Several years ago someone told me a story about a man named Robert Desnos. He was a surrealist painter who lived in Austria during World War II. He was known for his faith in human creativity and imagination. Like many artists during that time he found himself rounded up by the Germans and taken to a concentration camp.

We can imagine the scene there – bleak and hopeless. Hundreds of people lying sick on bare pallets in rows of wooden barracks. They work, they try to sleep. Every few weeks they notice that groups of them have disappeared. There is a grey pallor over everything.

One afternoon a truck pulls up in front of the barracks where Desnos is staying. Young guards herd Desnos and others outside and up onto the truck. It drives them outside the camp where everyone knows the gas chambers are. The men are silent, exhausted, and sick beyond despair. The truck stops in front of a brick building and the guards motion with their guns for the men to come down off the truck.
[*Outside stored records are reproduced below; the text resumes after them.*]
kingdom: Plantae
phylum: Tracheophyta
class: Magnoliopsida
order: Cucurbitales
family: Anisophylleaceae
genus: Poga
One by one they haltingly jump down. Suddenly Robert Desnos leaps from the truck and grabs the hand of the man in front of him. He turns the palm up and asks, “Here, let me read your fortune! Ah!” he says with his eyes sparkling, “You will have a long life! And many children too!” He reaches for another hand and the message is the same, “You will have a long life! Much success! Many children!” He moves from one to the next , telling their positive fortunes. The men start to laugh. Here they are standing on the edge of death yet eagerly thrusting their hands at Robert Desnos to have their fortunes told.

The young guards are baffled by this joyous energy and the incongruity of the situation. They are thrown off balance. They don’t know what to do. Finally they motion with their rifles for the men to get back into the truck, and they drive back to the barracks. A year later Robert Desnos is dead from typhus, but we know this story because many of the men in his barracks survived that day and were freed at the end of the war.

We wouldn’t normally consider Robert Desnos a social activist, and by all accounts he was an atheist, but he “showed up” to his moment. Despite being sick he was not numb. His faith in human imagination allowed him to recognize the joy and possibility of life, even in that desperate moment. He wasn’t trying to fix anything. He had no idea what the consequences of his game would be. Without calculation he was serving his moment with the fullness of his humanity.

I tell this story because it demonstrates how accessible healing action is to each of us. The potential of each situation, each moment, and our own imagination, is enormous. What limits us is the fixity of our preconceptions and judgments. They keep us from showing up with open minds and open hearts.

And here we can see how the “inner life” of spiritual development and the “outer life” of worldly action align. Freeing ourselves from old patterns of thinking, and relating to our world, is identical work, whether it is called spiritual or secular. The work asks us to show up and be receptive to what is, without judgment. Then opportunities for healing arise naturally. And the realm of what is served, whether we see it as outside of us or inside, is the same.